Here’s the accompanying text:
“Like the champion farm wives of yesteryear, I strive to be a good homemaker. I want to put food on the table that makes my children happy and keeps my husband giving me the wink. Hot breakfasts, cold homemade ice cream, and homegrown meat and potatoes to fuel our physically demanding lifestyle. Hungry bellies leave jobs undone and I make sure my crew is fueled with God-given nutrition. We are grateful and humbled for the animals that support our family and their sacrifice is in our hearts each time we say grace.”
“Champion farm wives.” “Yesteryear.” “Strive.” “Good homemaker.” “Physically demanding lifestyle.” “God-given nutrition.”
BUT MOSTLY:
“GIVING ME THE WINK.”
This is where Hannah says the quiet part out loud.
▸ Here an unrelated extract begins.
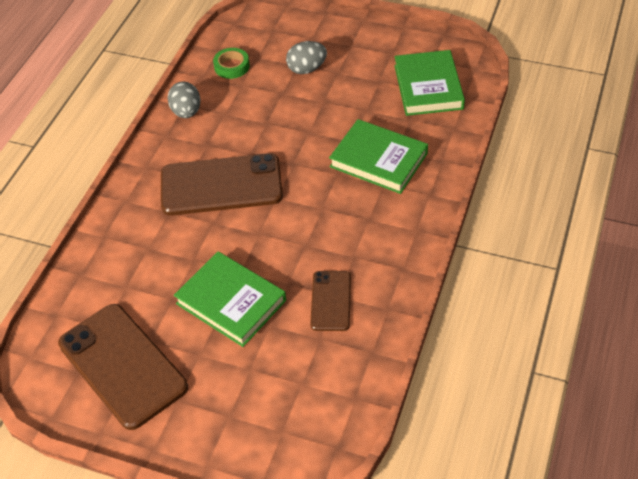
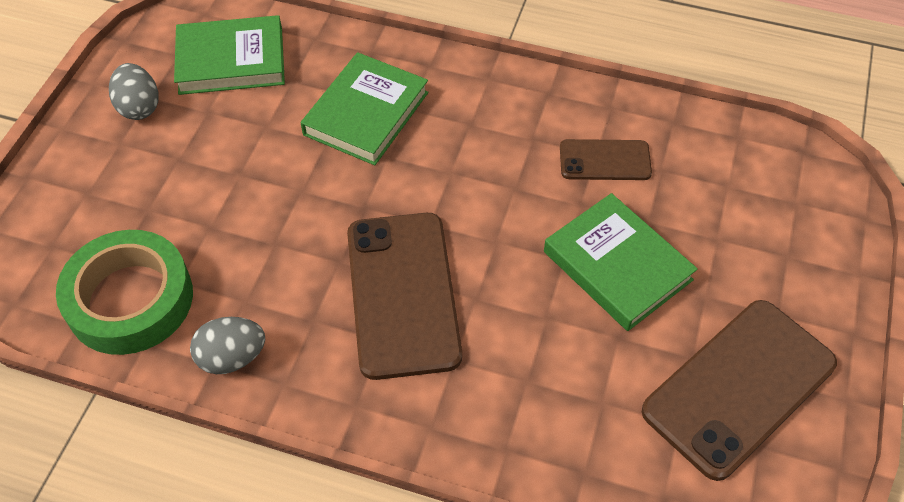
camera: 95 degrees left, 5 degrees up
(231, 302) = (617, 266): green book -> green book turned 75 degrees counterclockwise
(232, 66) = (130, 299): green tape -> green tape, size x2.05
(307, 69) = (161, 197): grey egg -> grey egg (139, 107)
That for her, wifehood means holding up her end of the gender normative bargain and doing the right kind of domestic labor to ensure her husband still wants to have sex with her (love her!?)
If you want to end your week feeling less enraged, I encourage you to read this essay by Lyz Lenz about her divorce, the pleasure of saying fuck it to the relentless labor of meal preparation, and living “off of bagged salads, rotisserie chicken, and whiskey.” Or this essay by Virginia Sole-Smith about the “tyranny and misogyny” of meal prep. Or this one by Aurvi Sharma about cooking for oneself as a way to find feminist freedom. Or this one by Alicia Kennedy about rejecting “easy gendered traps” in her pursuit of a subversive version of domestic goddess-hood (while you’re at it, subscribe to Alicia’s newsletter, which is one of the only millions newsletters I’m subscribed to that I read every single week).
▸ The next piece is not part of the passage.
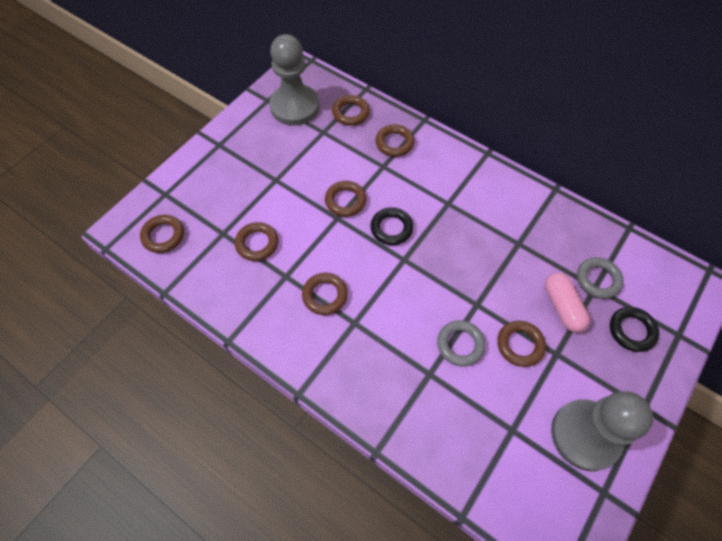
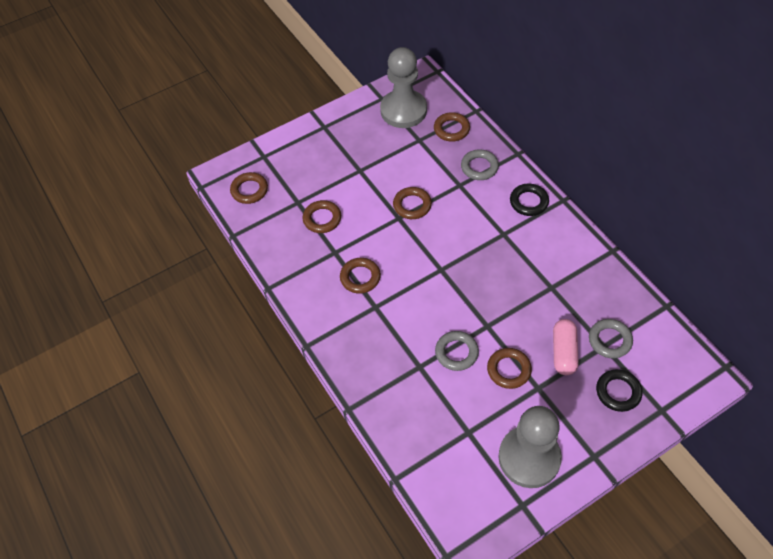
camera: 25 degrees right, 5 degrees down
(391, 228) = (442, 240): black ring -> black ring (529, 202)
(394, 143) = (479, 167): brown ring -> grey ring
See you next week, when I may or may not have to write about Ballerina Farm again because they’re on a roll lately.
As always, if you have a friend that finds this type of thing fun, I hugely appreciate any shares.
Byeeeeee!
Why I wrote about Ballerinafarm twice in one month
I sincerely hope she has help with those kids. I grew up the youngest in a family of 6. And it's not fair to older children to be little mothers, and not fair to younger children to be raised by children. It's not unusual in large families for there to be physical, sexual, and/or emotional abuse because there wasn't any adult supervision. Where are her kids while she makes these big meals and cleans the house? Unless she has at least another adult helping her, she's leaving her children exposed to physical and emotional danger. And if there is another adult, she needs to be honest so her admirers don't try to emulate the impossible.
GIVING ME THE WINK is when I actually died, thank you for this/never stop dissecting BallerinaFarm.